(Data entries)
——
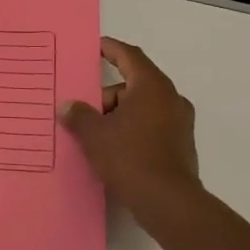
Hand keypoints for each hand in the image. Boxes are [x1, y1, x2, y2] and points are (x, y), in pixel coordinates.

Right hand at [59, 38, 203, 244]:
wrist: (168, 203)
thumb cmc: (130, 158)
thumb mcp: (95, 135)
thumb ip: (79, 115)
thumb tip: (67, 106)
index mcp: (151, 86)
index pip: (129, 56)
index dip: (110, 49)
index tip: (94, 46)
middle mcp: (171, 98)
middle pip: (133, 84)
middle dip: (106, 94)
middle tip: (83, 111)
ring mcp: (179, 122)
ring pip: (142, 106)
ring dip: (118, 114)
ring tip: (95, 134)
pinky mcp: (181, 144)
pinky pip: (151, 125)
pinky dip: (132, 128)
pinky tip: (114, 148)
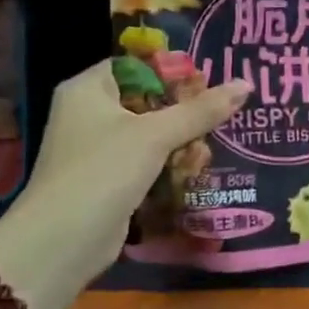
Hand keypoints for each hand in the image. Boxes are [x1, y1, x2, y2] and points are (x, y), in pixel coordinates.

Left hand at [0, 60, 250, 293]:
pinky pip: (147, 160)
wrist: (61, 243)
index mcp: (88, 88)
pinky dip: (169, 165)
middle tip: (216, 121)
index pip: (138, 65)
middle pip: (150, 100)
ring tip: (206, 153)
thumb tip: (246, 84)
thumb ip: (201, 110)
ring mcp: (98, 148)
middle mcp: (89, 112)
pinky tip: (194, 172)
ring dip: (182, 143)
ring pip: (152, 133)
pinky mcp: (109, 178)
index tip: (211, 85)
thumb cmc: (103, 172)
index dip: (174, 72)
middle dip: (184, 114)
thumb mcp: (156, 135)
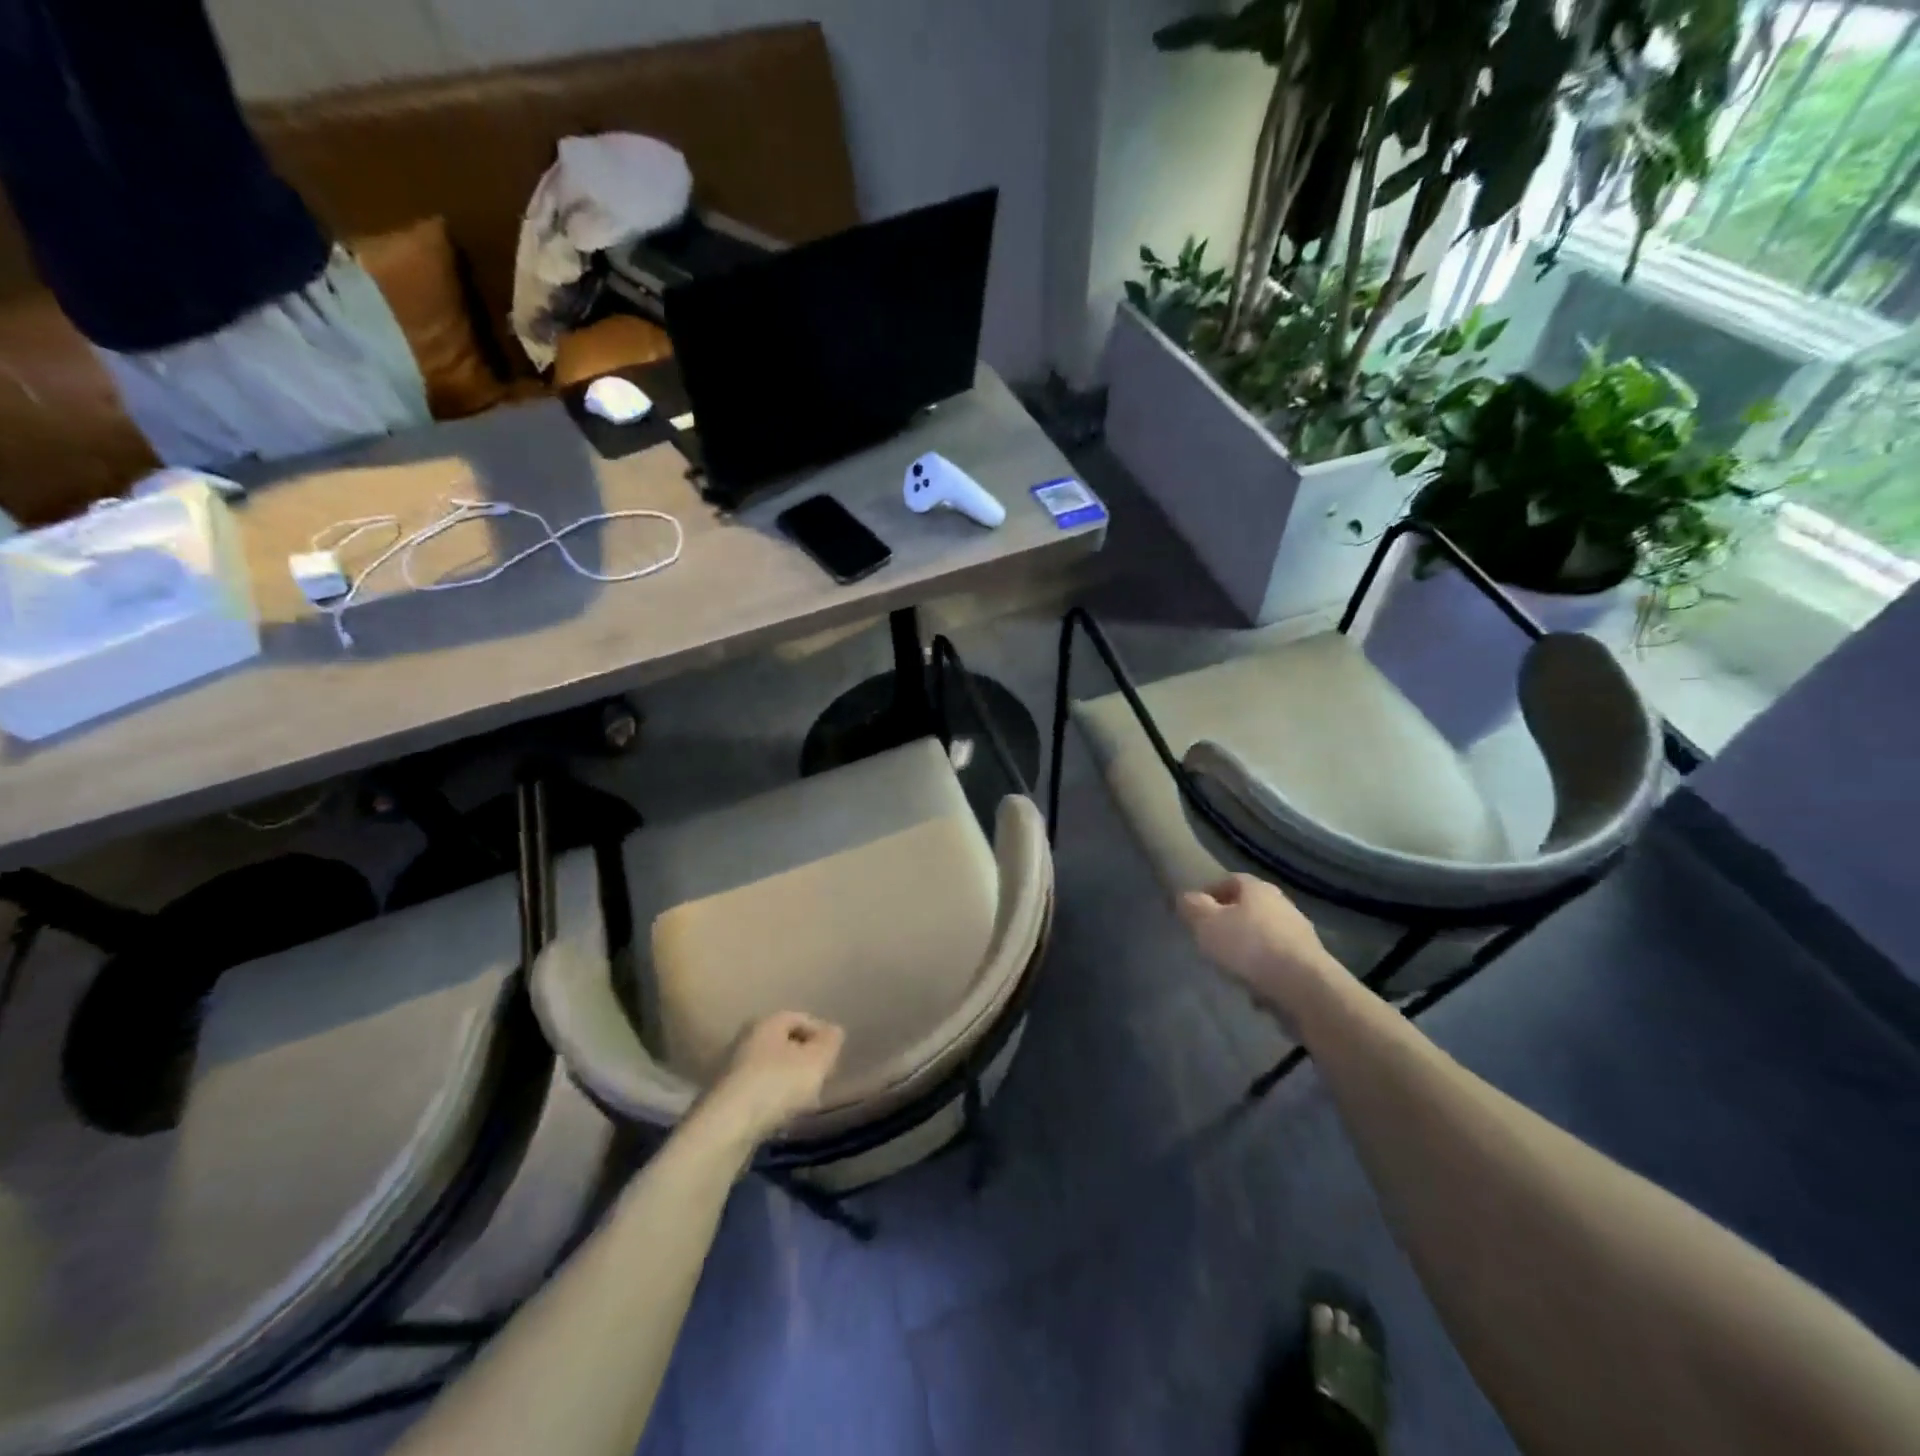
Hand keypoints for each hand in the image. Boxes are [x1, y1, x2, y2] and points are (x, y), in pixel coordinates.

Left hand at [697, 1011, 845, 1151]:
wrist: (724, 1129)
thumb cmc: (775, 1085)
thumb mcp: (816, 1061)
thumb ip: (830, 1042)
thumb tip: (834, 1031)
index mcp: (767, 1022)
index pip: (801, 1018)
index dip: (821, 1035)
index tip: (833, 1057)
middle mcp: (746, 1039)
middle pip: (785, 1044)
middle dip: (805, 1060)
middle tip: (821, 1079)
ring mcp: (731, 1069)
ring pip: (771, 1069)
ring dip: (789, 1082)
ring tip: (804, 1103)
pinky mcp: (724, 1098)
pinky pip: (757, 1091)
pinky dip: (772, 1100)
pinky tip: (781, 1117)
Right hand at [1177, 874, 1336, 1015]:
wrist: (1304, 985)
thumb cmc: (1249, 946)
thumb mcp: (1207, 924)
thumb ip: (1193, 908)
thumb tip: (1186, 898)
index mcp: (1258, 888)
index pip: (1231, 879)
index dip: (1211, 892)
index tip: (1196, 910)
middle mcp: (1282, 903)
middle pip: (1250, 906)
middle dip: (1231, 919)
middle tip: (1212, 936)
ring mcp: (1300, 931)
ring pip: (1266, 932)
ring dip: (1249, 944)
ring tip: (1231, 964)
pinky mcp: (1310, 959)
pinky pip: (1279, 957)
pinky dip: (1265, 965)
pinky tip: (1254, 982)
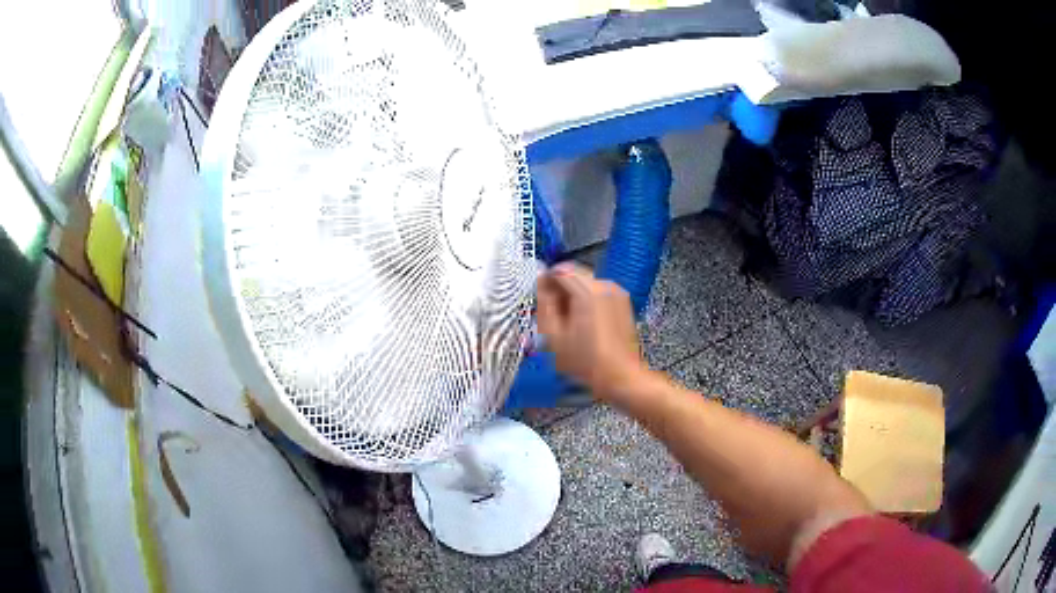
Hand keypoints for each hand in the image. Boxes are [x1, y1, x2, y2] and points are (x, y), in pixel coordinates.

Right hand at [536, 263, 646, 399]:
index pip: (559, 270)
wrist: (620, 375)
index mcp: (587, 291)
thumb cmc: (584, 360)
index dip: (545, 281)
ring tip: (570, 322)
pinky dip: (588, 300)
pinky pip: (598, 291)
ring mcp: (617, 290)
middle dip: (561, 289)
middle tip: (555, 315)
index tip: (541, 301)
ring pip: (586, 282)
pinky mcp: (623, 300)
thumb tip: (541, 281)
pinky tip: (586, 323)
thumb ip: (544, 302)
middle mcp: (604, 284)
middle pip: (574, 274)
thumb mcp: (553, 335)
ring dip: (574, 294)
——
* _What you have to do_
Which lines above contain the word "Right"? List them.

* _Answer for the task_
Right hand at [59, 38, 203, 244]:
Right hand at [1177, 874, 1336, 1015]:
Right hand at [536, 263, 646, 399]:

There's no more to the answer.